Security is about Infrastructure

When I began in computers it was really fun. I was hired as a "boy genius" at IBM Research. We had the best toys. I had my own IBM 650. I was paid to take it apart and put it together again. How great is that? I got to work with Dr. Albert Samuels who was programming the IBM 704 to play checkers. My colleague, Dick Casey, and I programmed the 650 to play Tic-Tac-Toe. We had to use it on third shift but we even had a third of an IBM 705 where we installed the first Autocoder in Poughkeepsie. I drove my transistor radio with a program on the IBM 1401.

That was just the beginning. For fifty years I have had the best toys. I have three PCs and a MacBook Air. I am on my fifth iPhone, and my fourth iPad. I carry my fifty years of collected music and photographs, an encyclopedia, a library, and a dozen movies in my pocket. It just keeps getting better. It is more fun than electric trains.

One of my favorite toys was the IBM Advanced Administrative System, AAS, five IBM 360/65s and a 360/85. It was so much fun that I often forgot to eat or even go home at night. However, on AAS one of my responsibilities was to manage the development of the access control system. It was great fun to do and fun to talk about. Serious people came to White Plains to hear me. I was invited to Paris, Vienna, Amsterdam, London, Helsinki, and Stockholm to talk about my fun and games, about how we provided for the confidentiality, integrity, and availability of our wondrous system.

However, as seems to happen to us all, I grew up, and finally old. My toys, fun, and games became serious. Some place along the way, most of the computers in the world were stitched together into a dense fabric, a network, into a world-wide web. While still entertaining, this fabric had become important. It supports the government, the military, industry, and the economy.

Without any plan or intent, driven mostly by a deflationary spiral in cost and exploding utility, the fabric had become infrastructure, part of the underlying foundation of civilization. It had become peer with water, sewer, energy, finance, transportation, and government. Moreover, it had become THE infrastructure, the one by which all of the others are governed, managed, and operated.

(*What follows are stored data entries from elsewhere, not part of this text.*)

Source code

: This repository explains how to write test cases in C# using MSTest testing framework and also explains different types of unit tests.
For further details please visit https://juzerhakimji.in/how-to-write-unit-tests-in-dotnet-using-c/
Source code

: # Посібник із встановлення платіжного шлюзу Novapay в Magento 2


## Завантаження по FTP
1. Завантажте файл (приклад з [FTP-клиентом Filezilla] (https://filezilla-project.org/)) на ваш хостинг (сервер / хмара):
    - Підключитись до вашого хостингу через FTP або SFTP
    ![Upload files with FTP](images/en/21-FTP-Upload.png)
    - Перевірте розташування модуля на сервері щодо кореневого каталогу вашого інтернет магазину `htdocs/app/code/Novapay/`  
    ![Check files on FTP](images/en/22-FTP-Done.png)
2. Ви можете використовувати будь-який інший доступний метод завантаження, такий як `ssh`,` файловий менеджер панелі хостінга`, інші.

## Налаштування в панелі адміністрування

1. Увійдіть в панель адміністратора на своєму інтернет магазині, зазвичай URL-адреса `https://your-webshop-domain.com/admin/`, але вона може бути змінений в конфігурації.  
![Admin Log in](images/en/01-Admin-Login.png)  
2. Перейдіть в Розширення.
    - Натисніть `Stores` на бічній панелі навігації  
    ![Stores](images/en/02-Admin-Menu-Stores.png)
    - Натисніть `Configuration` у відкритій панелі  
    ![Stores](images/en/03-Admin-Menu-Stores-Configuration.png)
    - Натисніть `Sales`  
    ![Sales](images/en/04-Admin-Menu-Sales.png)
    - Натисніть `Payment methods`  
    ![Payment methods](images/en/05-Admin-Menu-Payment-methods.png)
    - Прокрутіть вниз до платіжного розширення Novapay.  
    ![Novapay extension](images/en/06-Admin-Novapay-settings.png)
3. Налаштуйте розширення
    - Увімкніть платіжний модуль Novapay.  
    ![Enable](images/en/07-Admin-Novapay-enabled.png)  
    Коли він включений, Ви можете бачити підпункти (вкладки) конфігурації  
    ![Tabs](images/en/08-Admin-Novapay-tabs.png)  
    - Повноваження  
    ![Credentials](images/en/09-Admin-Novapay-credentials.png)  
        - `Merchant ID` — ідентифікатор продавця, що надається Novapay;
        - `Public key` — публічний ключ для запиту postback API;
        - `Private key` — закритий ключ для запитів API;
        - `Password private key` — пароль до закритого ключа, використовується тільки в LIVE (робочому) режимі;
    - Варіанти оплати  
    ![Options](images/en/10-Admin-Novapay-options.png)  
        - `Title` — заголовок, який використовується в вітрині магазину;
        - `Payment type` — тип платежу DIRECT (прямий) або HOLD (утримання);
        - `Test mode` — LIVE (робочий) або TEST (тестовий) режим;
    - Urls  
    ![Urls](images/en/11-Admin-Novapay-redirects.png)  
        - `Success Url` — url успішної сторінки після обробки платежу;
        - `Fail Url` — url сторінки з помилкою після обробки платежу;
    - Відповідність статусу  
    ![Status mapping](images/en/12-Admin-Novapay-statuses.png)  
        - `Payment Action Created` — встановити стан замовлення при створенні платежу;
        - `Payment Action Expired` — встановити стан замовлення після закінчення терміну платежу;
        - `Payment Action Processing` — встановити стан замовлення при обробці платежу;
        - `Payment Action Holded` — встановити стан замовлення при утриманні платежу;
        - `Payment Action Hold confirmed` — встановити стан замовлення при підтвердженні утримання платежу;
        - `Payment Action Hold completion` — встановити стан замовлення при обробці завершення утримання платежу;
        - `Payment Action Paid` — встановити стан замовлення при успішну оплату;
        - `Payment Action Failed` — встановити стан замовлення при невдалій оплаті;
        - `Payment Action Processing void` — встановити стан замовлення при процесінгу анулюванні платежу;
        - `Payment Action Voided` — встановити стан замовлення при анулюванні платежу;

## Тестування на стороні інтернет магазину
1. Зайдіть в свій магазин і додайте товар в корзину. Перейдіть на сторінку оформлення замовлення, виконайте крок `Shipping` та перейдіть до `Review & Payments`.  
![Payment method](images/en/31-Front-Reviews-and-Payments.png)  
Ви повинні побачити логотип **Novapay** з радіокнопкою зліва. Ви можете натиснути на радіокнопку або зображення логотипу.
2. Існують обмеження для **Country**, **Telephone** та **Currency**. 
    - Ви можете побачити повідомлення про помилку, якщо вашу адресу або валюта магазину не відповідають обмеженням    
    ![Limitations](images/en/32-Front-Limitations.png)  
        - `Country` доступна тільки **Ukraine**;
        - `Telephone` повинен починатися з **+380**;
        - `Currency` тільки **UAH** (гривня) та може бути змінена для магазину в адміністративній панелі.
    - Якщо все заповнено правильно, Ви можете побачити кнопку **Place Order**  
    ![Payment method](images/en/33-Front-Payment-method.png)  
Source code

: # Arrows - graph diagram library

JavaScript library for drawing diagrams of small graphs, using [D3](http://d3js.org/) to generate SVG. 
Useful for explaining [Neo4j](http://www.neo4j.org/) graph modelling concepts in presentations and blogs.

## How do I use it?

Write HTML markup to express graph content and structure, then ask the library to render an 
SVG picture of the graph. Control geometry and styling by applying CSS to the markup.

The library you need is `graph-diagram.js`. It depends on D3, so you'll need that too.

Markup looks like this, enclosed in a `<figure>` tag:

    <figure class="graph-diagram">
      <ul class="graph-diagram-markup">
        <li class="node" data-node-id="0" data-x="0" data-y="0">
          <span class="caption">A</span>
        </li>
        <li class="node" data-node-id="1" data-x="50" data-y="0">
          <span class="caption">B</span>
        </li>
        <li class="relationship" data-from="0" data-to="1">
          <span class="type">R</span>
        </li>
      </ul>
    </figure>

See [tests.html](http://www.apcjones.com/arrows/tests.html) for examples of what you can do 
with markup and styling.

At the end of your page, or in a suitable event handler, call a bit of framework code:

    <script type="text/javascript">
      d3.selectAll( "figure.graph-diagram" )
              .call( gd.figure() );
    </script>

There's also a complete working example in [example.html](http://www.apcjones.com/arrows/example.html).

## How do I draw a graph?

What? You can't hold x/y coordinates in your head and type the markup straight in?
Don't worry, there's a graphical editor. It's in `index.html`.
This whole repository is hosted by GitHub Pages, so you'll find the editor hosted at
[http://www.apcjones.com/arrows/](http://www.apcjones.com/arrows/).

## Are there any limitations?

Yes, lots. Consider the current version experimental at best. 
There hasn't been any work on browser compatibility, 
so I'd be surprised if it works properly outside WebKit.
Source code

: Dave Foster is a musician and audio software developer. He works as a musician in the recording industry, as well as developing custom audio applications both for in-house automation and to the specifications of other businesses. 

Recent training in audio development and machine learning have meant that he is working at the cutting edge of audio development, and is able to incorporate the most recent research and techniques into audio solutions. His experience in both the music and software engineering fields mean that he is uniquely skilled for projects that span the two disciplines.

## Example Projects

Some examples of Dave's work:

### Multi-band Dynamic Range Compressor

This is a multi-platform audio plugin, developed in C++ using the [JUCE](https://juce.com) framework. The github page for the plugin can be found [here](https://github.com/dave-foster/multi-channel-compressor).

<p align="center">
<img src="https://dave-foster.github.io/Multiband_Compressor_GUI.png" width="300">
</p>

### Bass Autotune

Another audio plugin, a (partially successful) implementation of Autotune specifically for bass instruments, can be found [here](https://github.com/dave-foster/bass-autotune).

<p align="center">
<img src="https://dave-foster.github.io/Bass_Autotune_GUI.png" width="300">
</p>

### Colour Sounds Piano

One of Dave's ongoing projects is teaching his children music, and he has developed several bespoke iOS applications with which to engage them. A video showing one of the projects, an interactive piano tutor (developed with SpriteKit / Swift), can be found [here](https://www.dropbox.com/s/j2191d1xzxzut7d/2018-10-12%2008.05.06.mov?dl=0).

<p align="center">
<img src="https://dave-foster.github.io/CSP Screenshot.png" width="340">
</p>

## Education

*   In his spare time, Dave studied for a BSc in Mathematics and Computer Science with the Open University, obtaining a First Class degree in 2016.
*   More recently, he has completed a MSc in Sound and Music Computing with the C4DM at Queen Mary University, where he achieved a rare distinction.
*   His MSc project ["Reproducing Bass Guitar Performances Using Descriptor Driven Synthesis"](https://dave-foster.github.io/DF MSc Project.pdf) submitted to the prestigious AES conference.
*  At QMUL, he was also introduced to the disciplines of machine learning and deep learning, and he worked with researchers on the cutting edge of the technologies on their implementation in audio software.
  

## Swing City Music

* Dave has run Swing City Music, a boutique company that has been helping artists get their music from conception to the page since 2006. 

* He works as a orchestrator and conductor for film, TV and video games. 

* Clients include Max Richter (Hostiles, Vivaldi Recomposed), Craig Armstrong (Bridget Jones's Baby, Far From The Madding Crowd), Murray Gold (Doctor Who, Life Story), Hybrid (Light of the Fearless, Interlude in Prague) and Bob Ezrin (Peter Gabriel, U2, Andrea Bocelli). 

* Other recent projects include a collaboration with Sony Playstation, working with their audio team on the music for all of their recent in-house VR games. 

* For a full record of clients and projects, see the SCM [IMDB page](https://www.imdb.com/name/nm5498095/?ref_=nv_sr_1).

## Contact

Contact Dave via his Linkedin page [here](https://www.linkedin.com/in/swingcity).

We build infrastructure to a different standard than toys or anything else not infrastructure. Infrastructure must not fall of its own weight. It must not fall under the load of normal use. It must not even fall under easily anticipated abuse and misuse. In order to prevent erroneous or malicious operation, the controls for infrastructure are reserved to the trained operators and from the end users.

No special justification is required for this standard. The Romans built their roads, bridges, and aqueducts, such that. with normal maintenance, they would last a thousand years. And so they have. The Hoover Dam and the Golden Gate Bridge were built to the same standard. With normal maintenance, and in the absence of unanticipated events, they will never fail. (They may be decommissioned but they will not fail.) No one quibbled with Henry Kaiser over the cost or schedule for the dam.

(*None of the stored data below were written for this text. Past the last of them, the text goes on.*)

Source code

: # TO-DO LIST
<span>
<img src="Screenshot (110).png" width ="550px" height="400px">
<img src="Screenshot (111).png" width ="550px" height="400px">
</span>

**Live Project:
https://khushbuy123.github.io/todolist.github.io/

However, our fabric was not driven by design and intent but by economics. No technology in history has fallen in price and grown in power as fast as ours. While we tend to think of it in terms of its state at a point in time. it continues to grow at an exponential rate. Its importance can hardly be appreciated, much less over-stated.

Given the absence of design and intent, it is surprisingly robust and resilient. While not sufficient for all purposes to which we might wish to put it, it is sufficient for most. With some compensating design and intent, it can be made sufficiently robust for any application.

One word on "easily anticipated abuse and misuse." On September 12, 2001, what could be easily anticipated had changed forever.

As security people, we are responsible for the safe behavior, use, content, configuration, and operation of infrastructure. As IT security people, we are responsible for the only international infrastructure, the public networks. As users, we are responsible for not abusing, misusing, or otherwise weakening it.

Note that ours is the only infrastructure that, at least by default, contains weak, compromised, or even hostile components and operators. It is the only one that, by default, has controls intended for the exclusive use of managers and operators right next to those for end users. Our infrastructure also, by default, connects and exposes the controls of other infrastructure to most of our unprivileged users. It is our job to compensate fro and remediate these conditions.

Our roles, responsibilities, privileges, and special knowledge give us significant leverage over, and responsibility for the infrastructure of our civilization. Everything that we do, or fail to do, strengthens or weakens that Infrastructure. That is why we are called professionals and are paid the big bucks.